M.B.: We have been through the most spectacular science communication experiment in human history. Several international studies found citizens to be in general attentive to communication about the pandemic provided by health institutions and mostly sceptical of social media, with trust in institutions playing a key role.
The unprecedented exposure of expert sources across the media has found many institutions unprepared to deal with such responsibility. In many cases, communication by scientific experts (and sometimes even by research institutions) has been guided mostly by personal goodwill and inclination, without much consideration given to the extensive literature available on this topic, to data on public perception and audience intelligence
Q.: What are effective ways in which science communicators can contribute to the fight against scientific disinformation (i.e. on topics like anti vaccination or climate change denialism)?
M.B.: I am not sure misinformation is the main challenge, at least in the narrow way in which it is usually defined through terms like “fake news”. The broader, central challenge is the quality of science communication: how to improve it, how to reward it, how to distinguish it from low quality, improvised science communication with unclear aims and limited intelligence of the context. Another long-term, educational challenge is building awareness for the quality of information and its value and cost (not just about science) among citizens.
Unfortunately, a representation of the public as hostile, sceptical and ignorant is still widespread among policy makers and experts, supporting a paternalistic and ultimately authoritarian vision of science communication and of science in society. As the literature from the past two decades clearly shows, this representation largely reflects unfounded prejudices.
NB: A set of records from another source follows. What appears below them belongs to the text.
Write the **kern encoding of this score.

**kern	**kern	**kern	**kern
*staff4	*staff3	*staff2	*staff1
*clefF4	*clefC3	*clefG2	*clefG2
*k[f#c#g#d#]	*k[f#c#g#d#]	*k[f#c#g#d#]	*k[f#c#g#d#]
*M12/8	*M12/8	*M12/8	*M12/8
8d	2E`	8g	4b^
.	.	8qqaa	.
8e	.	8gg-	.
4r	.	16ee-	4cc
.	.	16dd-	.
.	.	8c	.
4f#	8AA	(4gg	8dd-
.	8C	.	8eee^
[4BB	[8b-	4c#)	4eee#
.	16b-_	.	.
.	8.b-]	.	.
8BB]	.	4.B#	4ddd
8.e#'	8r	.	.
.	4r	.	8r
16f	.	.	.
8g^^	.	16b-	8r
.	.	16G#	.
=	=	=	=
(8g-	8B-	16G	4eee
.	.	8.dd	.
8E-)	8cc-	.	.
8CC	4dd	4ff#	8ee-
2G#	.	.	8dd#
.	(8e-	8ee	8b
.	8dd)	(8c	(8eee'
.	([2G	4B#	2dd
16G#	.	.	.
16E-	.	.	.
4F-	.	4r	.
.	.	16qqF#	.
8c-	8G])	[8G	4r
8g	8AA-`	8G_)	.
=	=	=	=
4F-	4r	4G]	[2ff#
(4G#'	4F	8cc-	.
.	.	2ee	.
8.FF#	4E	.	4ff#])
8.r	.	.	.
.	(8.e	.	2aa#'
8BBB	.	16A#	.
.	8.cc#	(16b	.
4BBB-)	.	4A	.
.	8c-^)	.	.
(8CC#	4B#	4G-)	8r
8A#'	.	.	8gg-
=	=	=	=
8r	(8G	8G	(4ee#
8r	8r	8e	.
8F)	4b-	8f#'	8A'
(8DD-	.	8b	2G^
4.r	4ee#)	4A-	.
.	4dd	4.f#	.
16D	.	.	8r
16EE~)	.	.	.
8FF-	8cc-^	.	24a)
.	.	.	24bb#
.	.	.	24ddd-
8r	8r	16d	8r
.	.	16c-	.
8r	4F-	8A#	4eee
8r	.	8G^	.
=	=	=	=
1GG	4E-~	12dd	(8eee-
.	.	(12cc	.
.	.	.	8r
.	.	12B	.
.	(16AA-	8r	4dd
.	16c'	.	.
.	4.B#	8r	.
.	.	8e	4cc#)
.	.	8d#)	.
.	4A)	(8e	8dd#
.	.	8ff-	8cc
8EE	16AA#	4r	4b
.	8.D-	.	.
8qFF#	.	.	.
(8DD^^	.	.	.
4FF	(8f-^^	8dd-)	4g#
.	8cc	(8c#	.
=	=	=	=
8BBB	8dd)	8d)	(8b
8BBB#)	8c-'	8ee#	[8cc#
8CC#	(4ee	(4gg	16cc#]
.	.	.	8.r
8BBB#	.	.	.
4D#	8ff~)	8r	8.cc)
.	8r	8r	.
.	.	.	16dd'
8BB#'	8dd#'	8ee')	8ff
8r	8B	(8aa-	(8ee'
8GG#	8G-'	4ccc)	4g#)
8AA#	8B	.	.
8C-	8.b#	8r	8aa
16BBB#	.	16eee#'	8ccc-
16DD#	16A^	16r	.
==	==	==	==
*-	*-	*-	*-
Q.: What advice do you have for experts that wish to go in the science communication field?
M.B.: Study and read broadly: history of science, sociology, psychology, literature.
Q.: Many creative formats, such as Nerd Nite, Pint of Science, or Long Night of Museums have been established to communicate science in a fun and innovative way, mixing knowledge with entertainment. What is your opinion of such formats?
M.B.: The idea that the format shapes or guarantees the quality of the content today is very popular but probably misleading. Some of the content hosted within such formats may be more interesting or fun. However, we should look at the long-term consequences of such formats in terms of audience perception. Do they convey an idea that science – and science communication – can be easily and quickly improvised? This may not be a very constructive message, particularly for younger generations.
Professor Massimiano Bucchi will be one of the panelists at this year’s Future of Science Communication Conference 2.0, organised by Wissenschaft im Dialog in partnership with ALLEA. The conference will take place in Brussels on 26 April 2022.
About Massimiano Bucchi
Massimiano Bucchi (Ph.D. Social and Political Science, European University Institute, 1997) is Full Professor of Science and Technology and Society and Communication, Science and Technology at the University of Trento and Director of the International Master programme SCICOMM.
He has been visiting professor in Asia, Europe, North America and Oceania. Since 2018, he is director of the Master in Communication of Science and Innovation. He is the author of several books (published in more than twenty countries) and papers in journals such as Nature, Science, PLOS ONE. Among his books in English: Science and the Media (Routledge, 1998); Science in Society (Routledge, 2004); Beyond Technocracy (Springer, 2009); Handbook of Public Communication of Science and Technology (2 eds. 2008, 2014, with B. Trench, Routledge) and the 4 vols. anthology The Public Communication of Science (Routledge, 2016). He has been the editor of the international peer reviewed journal Public Understanding of Science (Sage, 2016-2019) and regularly contributes to newspapers and TV programmes.